Gauge Changeable Train Development - Aims and World Trends


    Railways have adopted different track gauges for a variety of reasons: geographical conditions or restrictions, construction costs, military security etc. When through-operation is not possible on railways because of different track gauges, passenger and freight traffic is obstructed with resultant negative effects on rail transport and commercial activities. For example, most European railway networks adopted the standard 1435mm gauge, whereas those of Spain and the former Soviet Union adopted broad gauges of 1668mm and 1520mm, respectively. Therefore, through-operation of trains was not possible between France and Spain, the former Soviet Union and Poland or the now defunct East Germany, etc. To overcome these difficulties, various measures have been devised such as changing the gauge, changing trains in the case of passenger traffic, freight transshipment, exchanging of running gears and development of gauge changeable trains. Of these, the latter option may offer a suitable solution as the others are both time-consuming and expensive. To design a gauge changeable train, on the other hand, it was necessary to address the following issues: (1) the development of a mechanism that could change and lock the wheelset gauge safely and securely; (2) the making of durability and weight reduction improvements to the additional gauge changing and locking components and (3) decreasing the complex gauge changing truck's production and maintenance costs. For these reasons, the Talgo-RD passenger cars in Spain were the only examples already in operation. Recently, Spain, Poland, Germany, Japan, and other countries have also been making technological advances in the development of new gauge changeable trucks or wheelsets.

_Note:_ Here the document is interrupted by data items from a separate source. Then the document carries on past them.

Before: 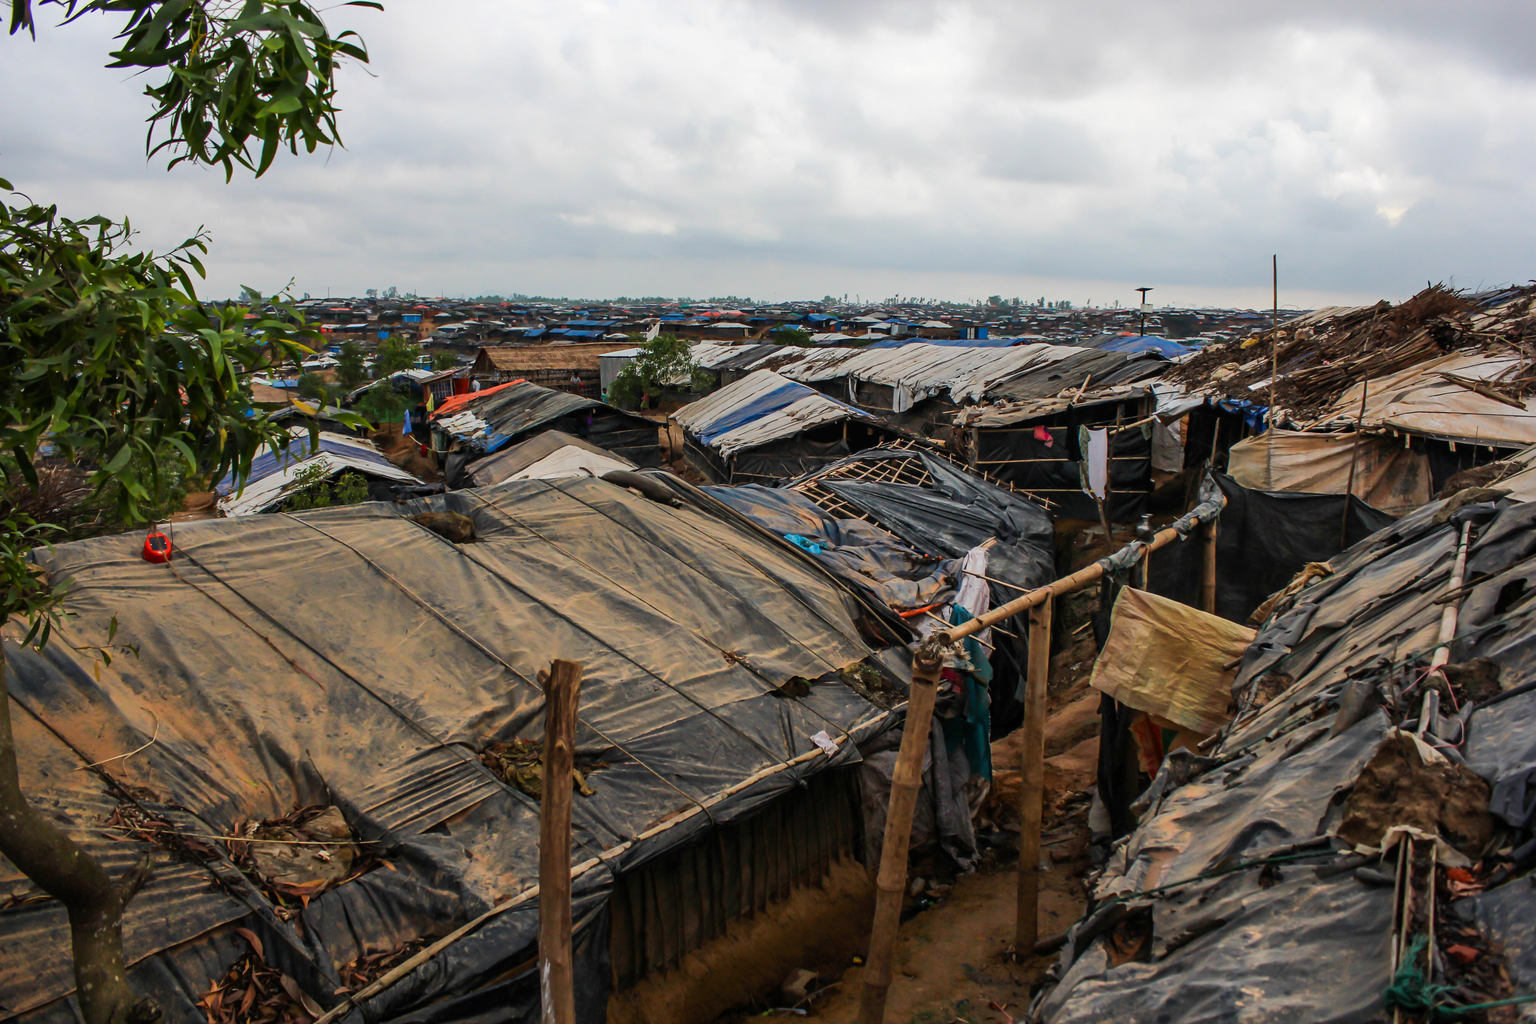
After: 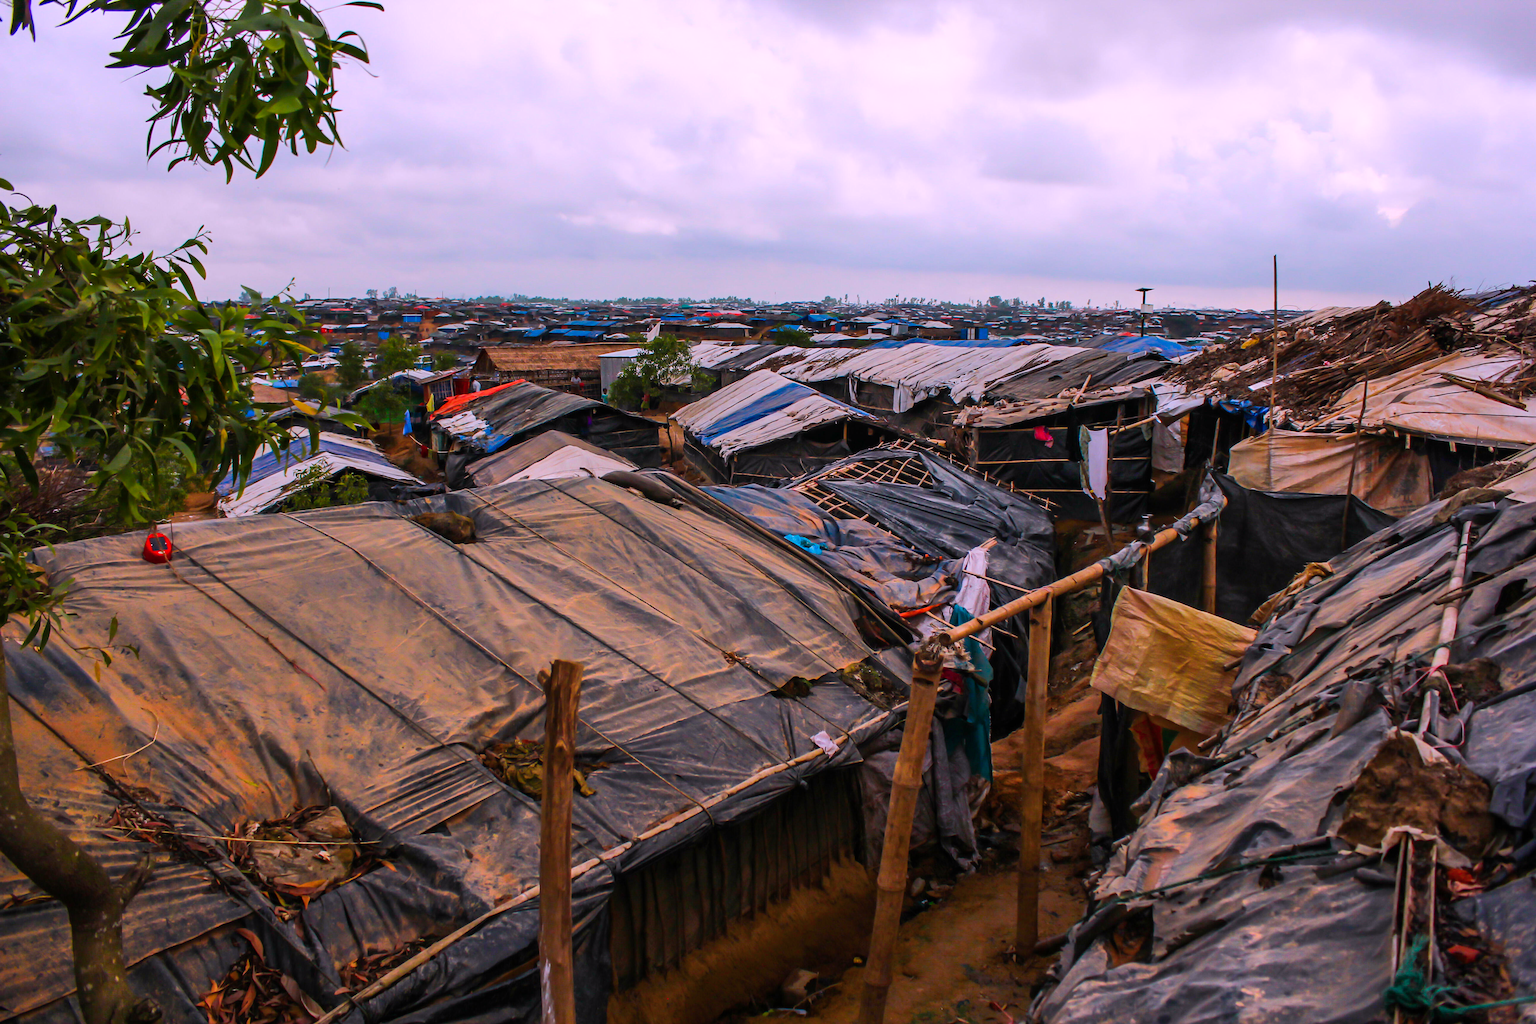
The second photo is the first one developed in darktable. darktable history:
color correction: highlights a* 16.2, highlights b* -20.22
color balance rgb: linear chroma grading › global chroma 14.993%, perceptual saturation grading › global saturation 25.633%
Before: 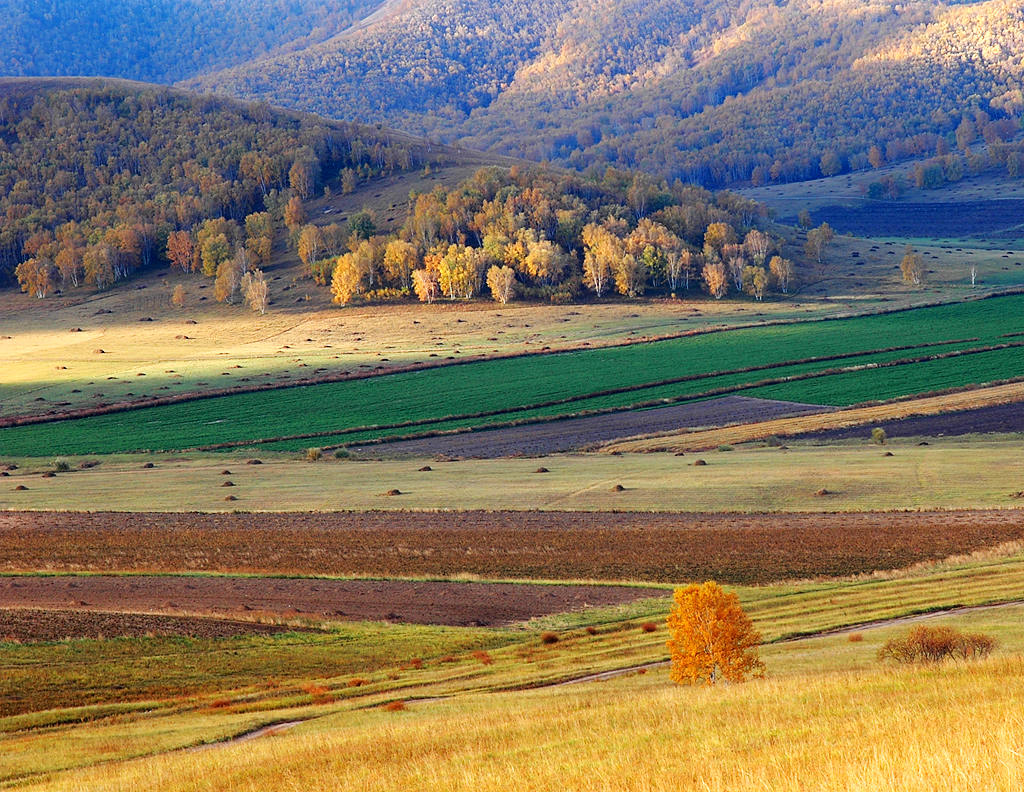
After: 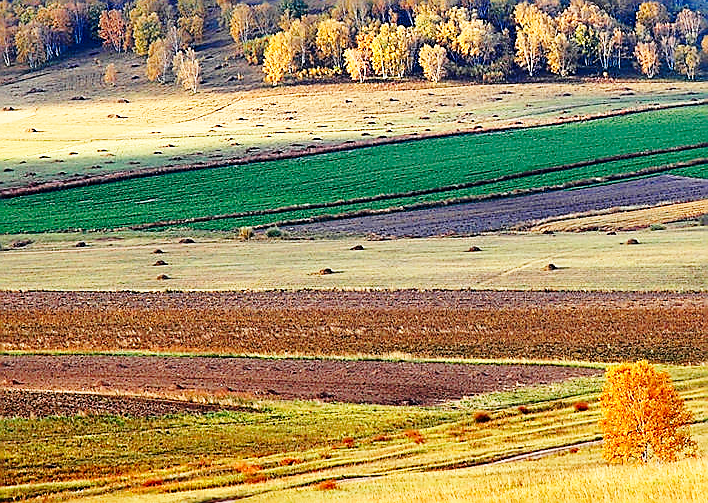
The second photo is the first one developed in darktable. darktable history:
exposure: exposure -0.042 EV, compensate highlight preservation false
base curve: curves: ch0 [(0, 0) (0.028, 0.03) (0.121, 0.232) (0.46, 0.748) (0.859, 0.968) (1, 1)], preserve colors none
crop: left 6.644%, top 27.929%, right 24.192%, bottom 8.546%
sharpen: radius 1.395, amount 1.257, threshold 0.753
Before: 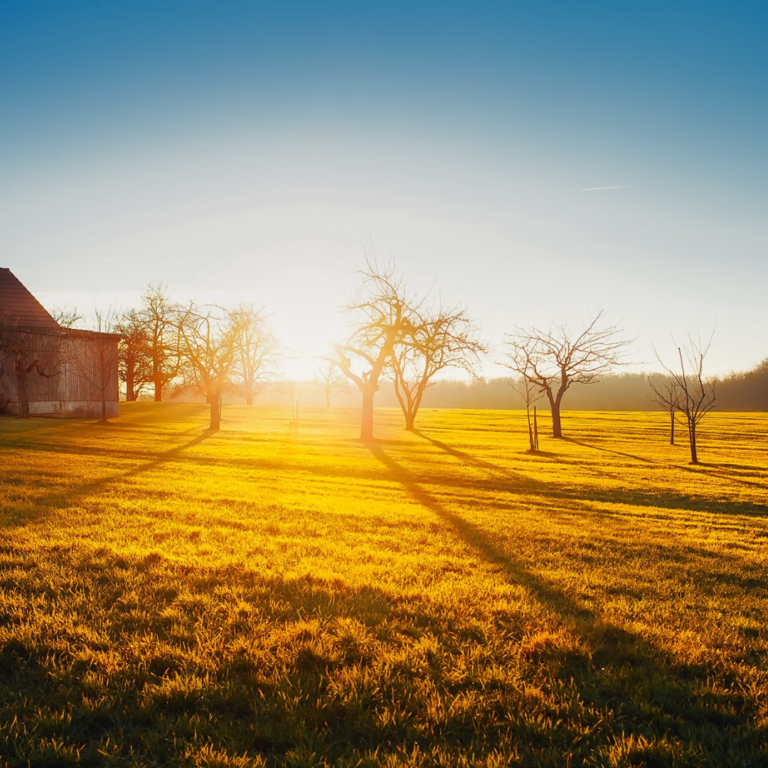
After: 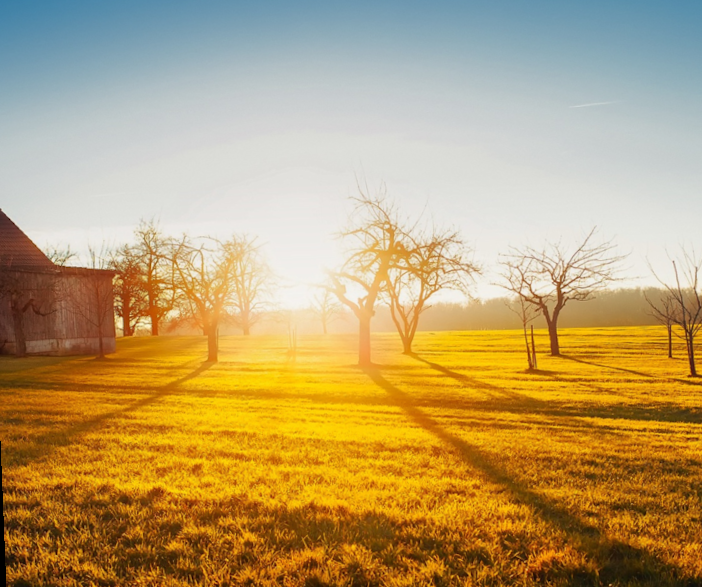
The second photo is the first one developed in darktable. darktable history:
rotate and perspective: rotation -2.29°, automatic cropping off
crop and rotate: left 2.425%, top 11.305%, right 9.6%, bottom 15.08%
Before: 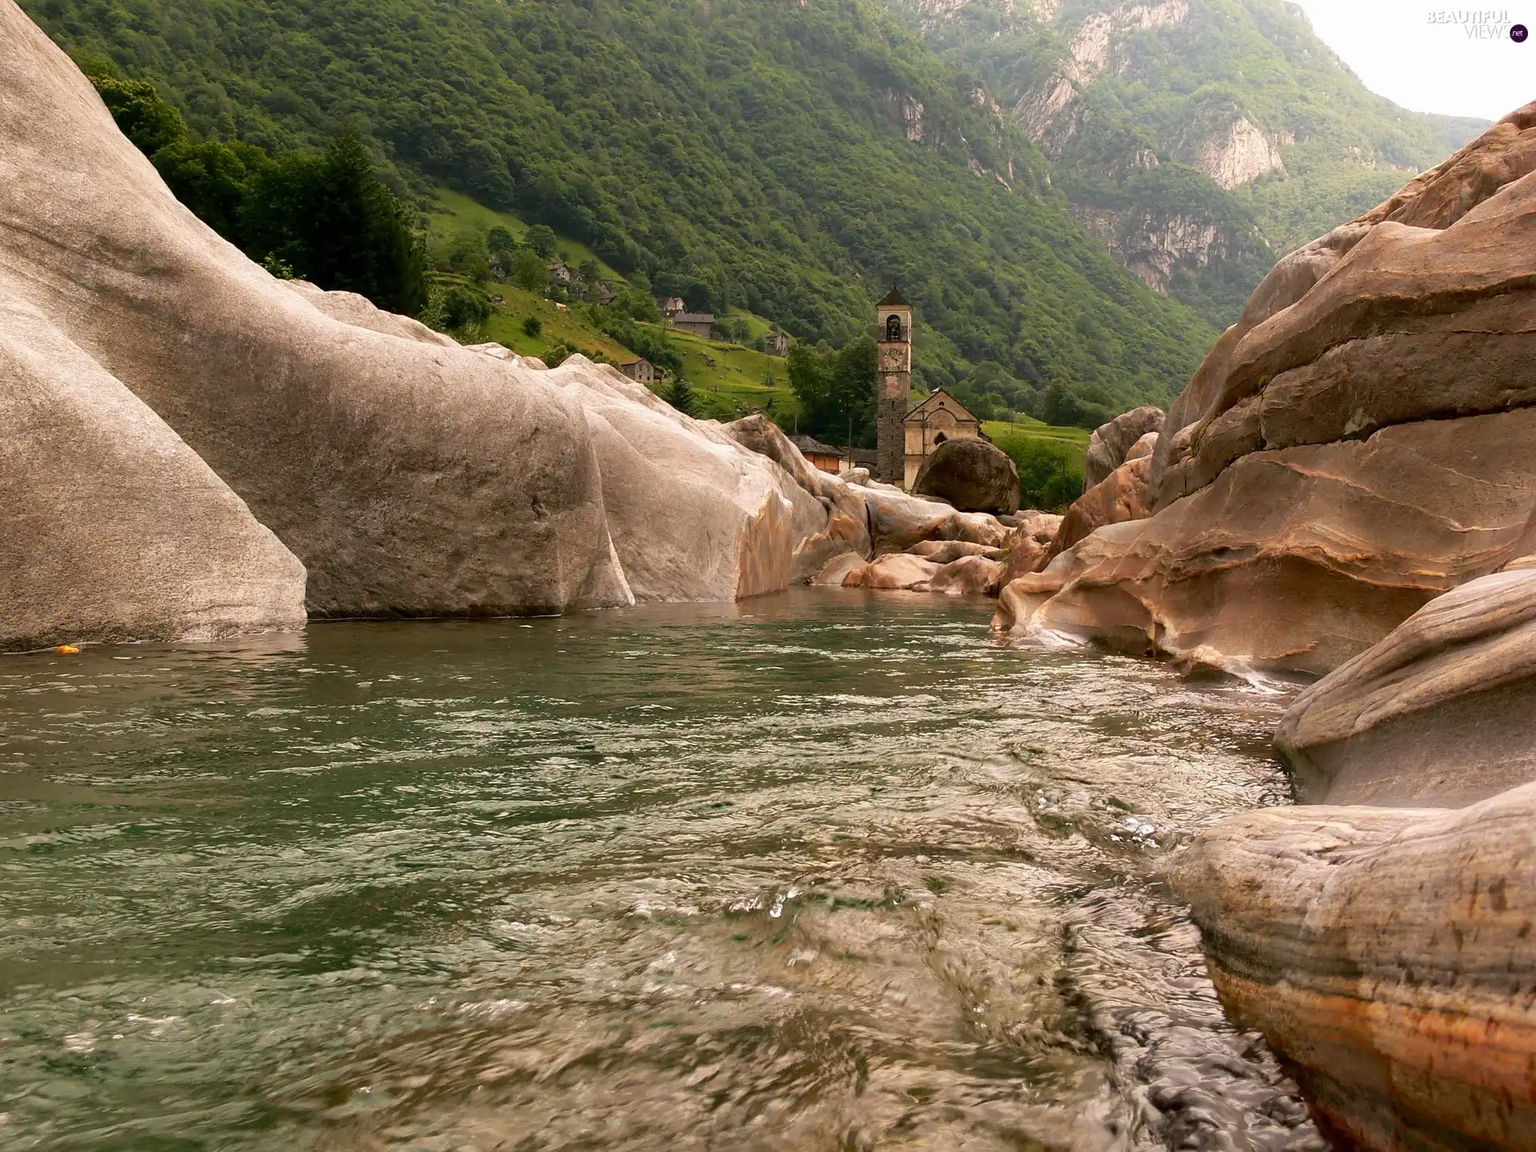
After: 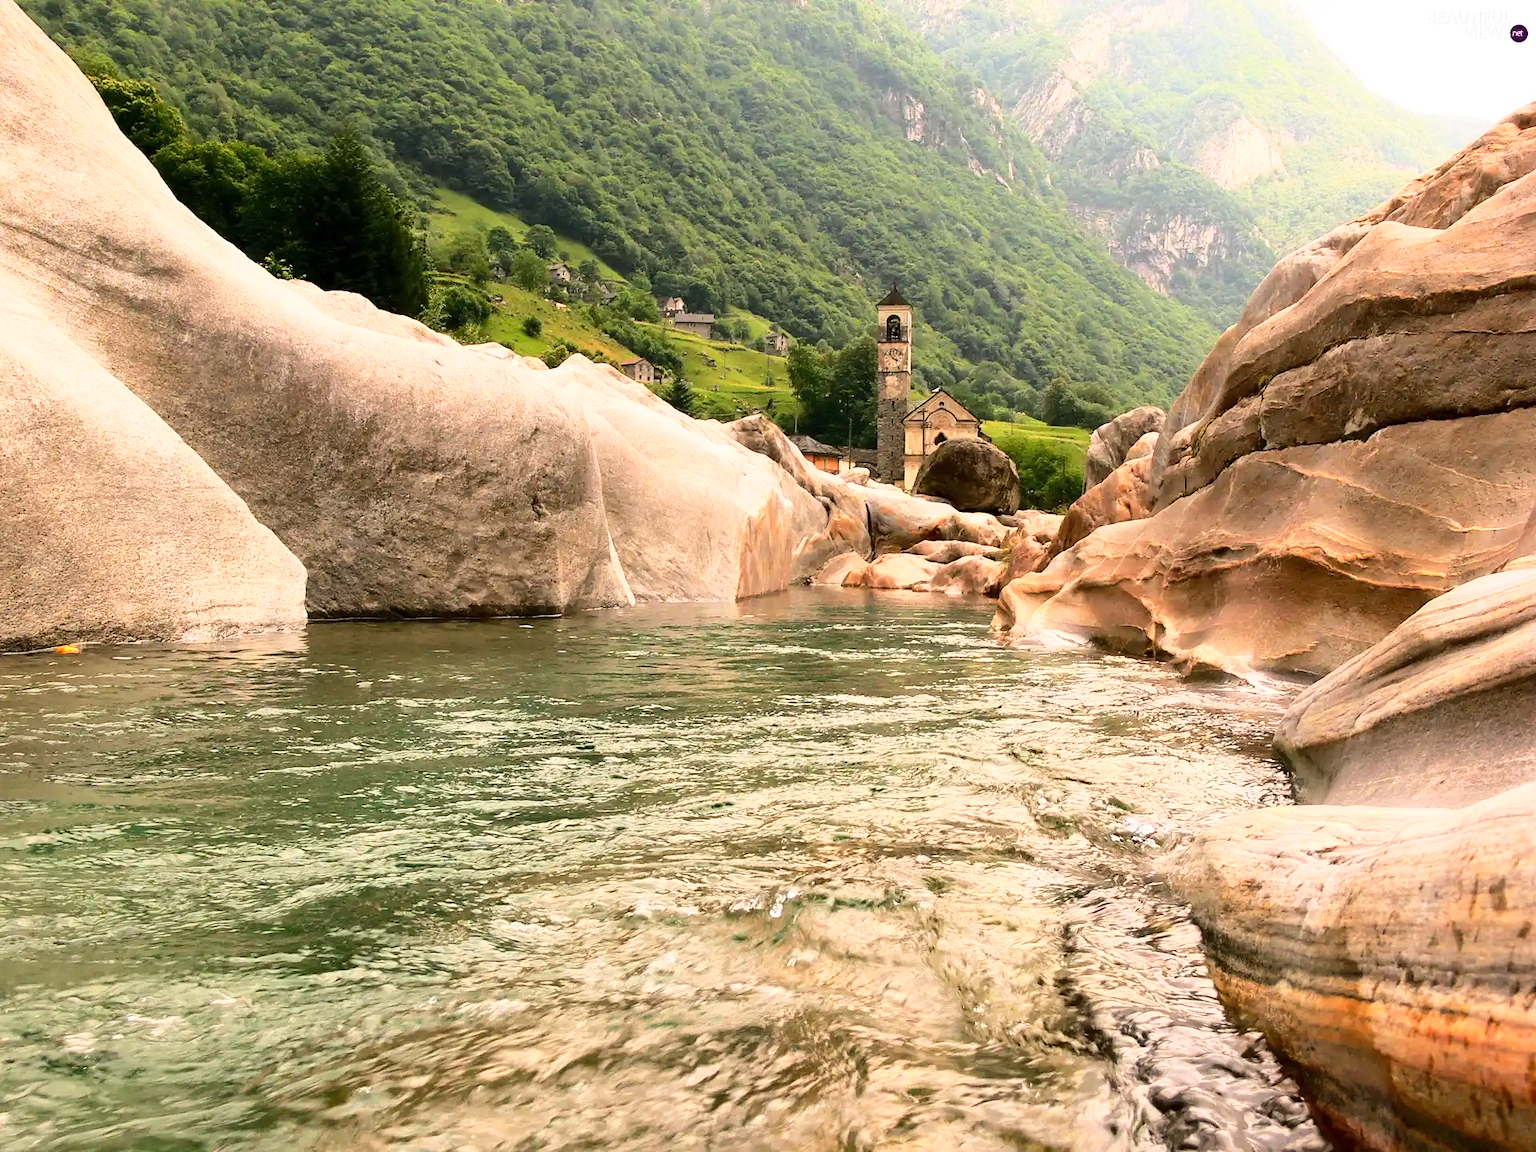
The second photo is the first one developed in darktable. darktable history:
base curve: curves: ch0 [(0, 0) (0.018, 0.026) (0.143, 0.37) (0.33, 0.731) (0.458, 0.853) (0.735, 0.965) (0.905, 0.986) (1, 1)]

    To cut the time needed to change locomotives that pull Talgo-RD passenger cars, Patentes Talgo in Spain has been developing the Talgo XXI diesel-hydraulic or electric locomotive haulage type trainset equipped with the same gauge changing mechanism adopted for the Talgo-RD passenger cars. In addition, Spanish rolling stock manufacturer Construcciones y Auxiliar del Ferrocariles (CAF) is developing the new BRAVA variable gauge wheelset system with powered trucks, trailing trucks for passenger cars, and a projected maximum speed of over 220 km/h.
    In Poland, SUW2000 gauge changeable wheelsets have been in service on both passenger and freight services since 2000 to achieve through-operation between Poland (standard 1435mm gauge) and Lithuania (broad 1520mm gauge), once part of the former Soviet Union. The maximum speeds of the truck equipped with the SUW2000 system are 160 km/h for passenger cars and 120km/h for freight cars.
    In Germany, Radsatzfabrik Ilsenburg has been developing the DBAG/Rafil Type V variable gauge wheelsets for freight wagons jointly with the Minden Research Center. These variable gauge wheelsets are being tested on regular freight services involving gauge changing operations. The above-mentioned Talgo XXI, BRAVA, SUW2000, and DBAG/Rafil Type V are all available for changing between both 1435mm and 1520mm, and 1435mm and 1668mm gauges.
    In Japan, the Railway Technical Research Institute (RTRI) has been developing gauge changeable EMUs which enable through-operation between Shinkansen (standard 1435mm gauge) and conventional (narrow 1067mm gauge) lines, under the guidance of and subsidized by the Ministry of Land, Infrastructure and Transport, and as contractor to the Japan Railway Construction Public Corporation. However, we have had to make further technological advances in the development of this gauge changeable truck concept because : (1) truck construction has become more complex, this gauge changeable EMU system requiring each truck to be fitted with a power unit; (2) the construction of the wheelset and truck is more intricate than in the case of changing gauges between 1435mm and broad gauges, because the gauge changing range narrows from standard 1435mm gauge to narrow 1067mm gauge; and (3) gauge changeable EMUs in Japan have to demonstrate both high-speed running stability when running on Shinkansen lines and high-speed curving performance on conventional lines. At present, the development of these gauge changeable EMUs is being undertaken by the Technology Research Association for Gauge Changeable Trains established last August and with which RTRI is also closely collaborating.